**TASK DIRECTIONS:** Across all the records, filter for lines with the word "bare" and copy them.

*** SOURCE INFORMATION Section Begins ***

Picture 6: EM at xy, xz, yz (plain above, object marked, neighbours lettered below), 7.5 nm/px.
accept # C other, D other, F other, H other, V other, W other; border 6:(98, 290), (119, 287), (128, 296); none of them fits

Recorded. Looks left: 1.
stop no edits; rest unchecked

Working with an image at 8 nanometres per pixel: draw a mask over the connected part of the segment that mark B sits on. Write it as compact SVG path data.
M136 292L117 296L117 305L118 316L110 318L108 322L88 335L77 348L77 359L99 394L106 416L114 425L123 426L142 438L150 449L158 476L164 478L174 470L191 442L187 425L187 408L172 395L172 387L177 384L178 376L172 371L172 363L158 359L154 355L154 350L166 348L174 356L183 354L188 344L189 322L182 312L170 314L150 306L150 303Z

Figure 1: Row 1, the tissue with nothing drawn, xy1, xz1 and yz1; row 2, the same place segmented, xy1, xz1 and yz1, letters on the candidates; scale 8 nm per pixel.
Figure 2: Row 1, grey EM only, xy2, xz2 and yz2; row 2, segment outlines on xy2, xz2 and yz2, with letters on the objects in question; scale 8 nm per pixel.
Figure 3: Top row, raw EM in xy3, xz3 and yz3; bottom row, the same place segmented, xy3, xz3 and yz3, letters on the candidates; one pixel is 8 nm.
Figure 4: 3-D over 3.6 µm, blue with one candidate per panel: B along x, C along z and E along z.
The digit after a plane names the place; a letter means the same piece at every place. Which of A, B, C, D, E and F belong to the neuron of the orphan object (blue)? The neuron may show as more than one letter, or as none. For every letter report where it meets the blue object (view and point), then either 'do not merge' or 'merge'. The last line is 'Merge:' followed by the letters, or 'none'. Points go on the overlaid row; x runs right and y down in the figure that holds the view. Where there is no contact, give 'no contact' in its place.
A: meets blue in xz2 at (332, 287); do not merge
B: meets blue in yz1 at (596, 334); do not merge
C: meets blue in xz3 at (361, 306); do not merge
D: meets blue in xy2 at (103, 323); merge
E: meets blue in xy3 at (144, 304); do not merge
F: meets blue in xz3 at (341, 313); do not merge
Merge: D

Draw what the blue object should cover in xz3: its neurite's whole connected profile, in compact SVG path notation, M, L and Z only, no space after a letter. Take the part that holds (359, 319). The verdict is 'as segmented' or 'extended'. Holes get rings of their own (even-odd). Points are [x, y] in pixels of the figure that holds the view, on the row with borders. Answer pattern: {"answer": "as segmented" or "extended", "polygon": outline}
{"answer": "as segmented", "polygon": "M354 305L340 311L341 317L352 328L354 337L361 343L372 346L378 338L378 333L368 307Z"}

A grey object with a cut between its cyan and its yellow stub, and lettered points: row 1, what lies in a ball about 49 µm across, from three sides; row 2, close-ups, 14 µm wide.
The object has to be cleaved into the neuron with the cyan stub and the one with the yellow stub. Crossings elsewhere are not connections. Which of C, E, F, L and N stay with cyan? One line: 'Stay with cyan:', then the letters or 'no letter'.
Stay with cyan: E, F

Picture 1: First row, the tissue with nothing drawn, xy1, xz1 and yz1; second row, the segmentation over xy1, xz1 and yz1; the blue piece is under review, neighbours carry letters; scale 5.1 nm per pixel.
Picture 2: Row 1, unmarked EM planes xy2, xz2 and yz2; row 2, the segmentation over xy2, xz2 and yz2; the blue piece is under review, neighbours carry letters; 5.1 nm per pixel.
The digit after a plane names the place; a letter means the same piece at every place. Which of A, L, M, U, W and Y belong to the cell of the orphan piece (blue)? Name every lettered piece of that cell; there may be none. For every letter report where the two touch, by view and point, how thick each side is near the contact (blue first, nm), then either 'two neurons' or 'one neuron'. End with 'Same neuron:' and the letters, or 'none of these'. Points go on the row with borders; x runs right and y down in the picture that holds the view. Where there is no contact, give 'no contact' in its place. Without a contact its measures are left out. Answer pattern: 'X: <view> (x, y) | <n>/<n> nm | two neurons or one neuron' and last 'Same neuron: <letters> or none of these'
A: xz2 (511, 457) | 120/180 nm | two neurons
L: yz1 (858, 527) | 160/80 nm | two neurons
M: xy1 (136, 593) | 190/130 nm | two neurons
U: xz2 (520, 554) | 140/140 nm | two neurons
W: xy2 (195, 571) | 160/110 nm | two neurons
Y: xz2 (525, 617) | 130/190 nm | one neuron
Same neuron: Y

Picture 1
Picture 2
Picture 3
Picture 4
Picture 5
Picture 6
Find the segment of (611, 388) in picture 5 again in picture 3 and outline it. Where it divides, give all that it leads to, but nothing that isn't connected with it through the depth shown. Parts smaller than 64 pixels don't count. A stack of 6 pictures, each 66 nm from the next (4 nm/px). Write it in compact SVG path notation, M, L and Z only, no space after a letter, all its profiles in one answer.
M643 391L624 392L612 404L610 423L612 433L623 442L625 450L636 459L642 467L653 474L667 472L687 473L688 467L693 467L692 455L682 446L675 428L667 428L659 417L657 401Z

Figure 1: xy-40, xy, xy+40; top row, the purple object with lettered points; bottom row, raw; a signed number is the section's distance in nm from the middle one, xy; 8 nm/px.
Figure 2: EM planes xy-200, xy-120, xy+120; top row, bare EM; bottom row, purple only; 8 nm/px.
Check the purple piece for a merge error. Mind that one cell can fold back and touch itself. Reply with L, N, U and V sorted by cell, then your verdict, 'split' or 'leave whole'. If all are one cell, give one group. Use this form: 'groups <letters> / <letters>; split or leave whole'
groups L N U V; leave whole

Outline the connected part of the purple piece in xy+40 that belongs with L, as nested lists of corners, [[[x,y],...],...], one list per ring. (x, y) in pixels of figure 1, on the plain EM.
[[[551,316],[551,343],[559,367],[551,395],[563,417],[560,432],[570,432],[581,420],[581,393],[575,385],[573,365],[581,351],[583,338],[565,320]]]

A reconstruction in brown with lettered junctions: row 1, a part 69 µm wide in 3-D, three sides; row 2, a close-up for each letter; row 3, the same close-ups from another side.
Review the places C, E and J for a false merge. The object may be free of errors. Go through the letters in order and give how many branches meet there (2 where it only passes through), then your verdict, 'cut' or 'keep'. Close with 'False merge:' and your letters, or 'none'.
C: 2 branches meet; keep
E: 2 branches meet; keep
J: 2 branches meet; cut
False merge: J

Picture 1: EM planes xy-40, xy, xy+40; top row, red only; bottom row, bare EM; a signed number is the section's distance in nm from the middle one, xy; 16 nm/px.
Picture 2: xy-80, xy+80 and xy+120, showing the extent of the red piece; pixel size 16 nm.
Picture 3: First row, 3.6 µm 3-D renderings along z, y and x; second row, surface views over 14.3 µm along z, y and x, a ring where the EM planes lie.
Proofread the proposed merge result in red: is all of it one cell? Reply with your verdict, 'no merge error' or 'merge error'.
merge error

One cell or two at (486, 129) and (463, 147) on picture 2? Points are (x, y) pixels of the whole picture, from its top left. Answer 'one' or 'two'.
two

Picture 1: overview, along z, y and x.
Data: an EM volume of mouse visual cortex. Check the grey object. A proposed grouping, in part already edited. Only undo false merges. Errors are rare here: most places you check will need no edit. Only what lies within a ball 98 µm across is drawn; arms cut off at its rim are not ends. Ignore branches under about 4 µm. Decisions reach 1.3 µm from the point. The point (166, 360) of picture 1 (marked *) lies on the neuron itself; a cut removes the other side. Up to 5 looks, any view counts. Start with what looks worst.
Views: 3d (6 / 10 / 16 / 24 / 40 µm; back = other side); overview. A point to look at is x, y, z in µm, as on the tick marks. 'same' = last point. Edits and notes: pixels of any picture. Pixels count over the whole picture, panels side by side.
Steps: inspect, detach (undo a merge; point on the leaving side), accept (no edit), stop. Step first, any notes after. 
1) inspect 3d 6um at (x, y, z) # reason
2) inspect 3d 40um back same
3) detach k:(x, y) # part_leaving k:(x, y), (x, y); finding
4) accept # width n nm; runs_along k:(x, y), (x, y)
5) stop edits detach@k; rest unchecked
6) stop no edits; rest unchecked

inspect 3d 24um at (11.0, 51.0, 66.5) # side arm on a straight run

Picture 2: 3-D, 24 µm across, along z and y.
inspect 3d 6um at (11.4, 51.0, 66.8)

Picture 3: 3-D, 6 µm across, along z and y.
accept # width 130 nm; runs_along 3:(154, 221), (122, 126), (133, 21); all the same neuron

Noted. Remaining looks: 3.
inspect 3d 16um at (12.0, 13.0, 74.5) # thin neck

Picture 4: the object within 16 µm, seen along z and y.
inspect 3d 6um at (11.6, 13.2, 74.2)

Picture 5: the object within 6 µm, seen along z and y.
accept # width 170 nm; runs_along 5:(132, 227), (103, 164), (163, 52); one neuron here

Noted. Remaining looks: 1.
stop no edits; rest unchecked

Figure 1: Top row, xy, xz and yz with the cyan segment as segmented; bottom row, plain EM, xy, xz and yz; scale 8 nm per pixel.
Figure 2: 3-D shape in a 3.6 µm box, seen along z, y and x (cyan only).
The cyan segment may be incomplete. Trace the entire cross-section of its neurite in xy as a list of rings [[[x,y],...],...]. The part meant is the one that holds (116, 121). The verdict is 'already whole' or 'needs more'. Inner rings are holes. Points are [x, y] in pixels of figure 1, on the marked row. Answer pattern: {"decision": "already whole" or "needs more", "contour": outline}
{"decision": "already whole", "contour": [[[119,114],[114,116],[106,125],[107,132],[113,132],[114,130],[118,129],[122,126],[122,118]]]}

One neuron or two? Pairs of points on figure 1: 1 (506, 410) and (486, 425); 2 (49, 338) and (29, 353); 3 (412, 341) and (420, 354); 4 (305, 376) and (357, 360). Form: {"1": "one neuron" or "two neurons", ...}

*** SOURCE INFORMATION Section Ends ***

**RESPONSE:**
Figure 2: EM planes xy-200, xy-120, xy+120; top row, bare EM; bottom row, purple only; 8 nm/px.
Picture 1: EM planes xy-40, xy, xy+40; top row, red only; bottom row, bare EM; a signed number is the section's distance in nm from the middle one, xy; 16 nm/px.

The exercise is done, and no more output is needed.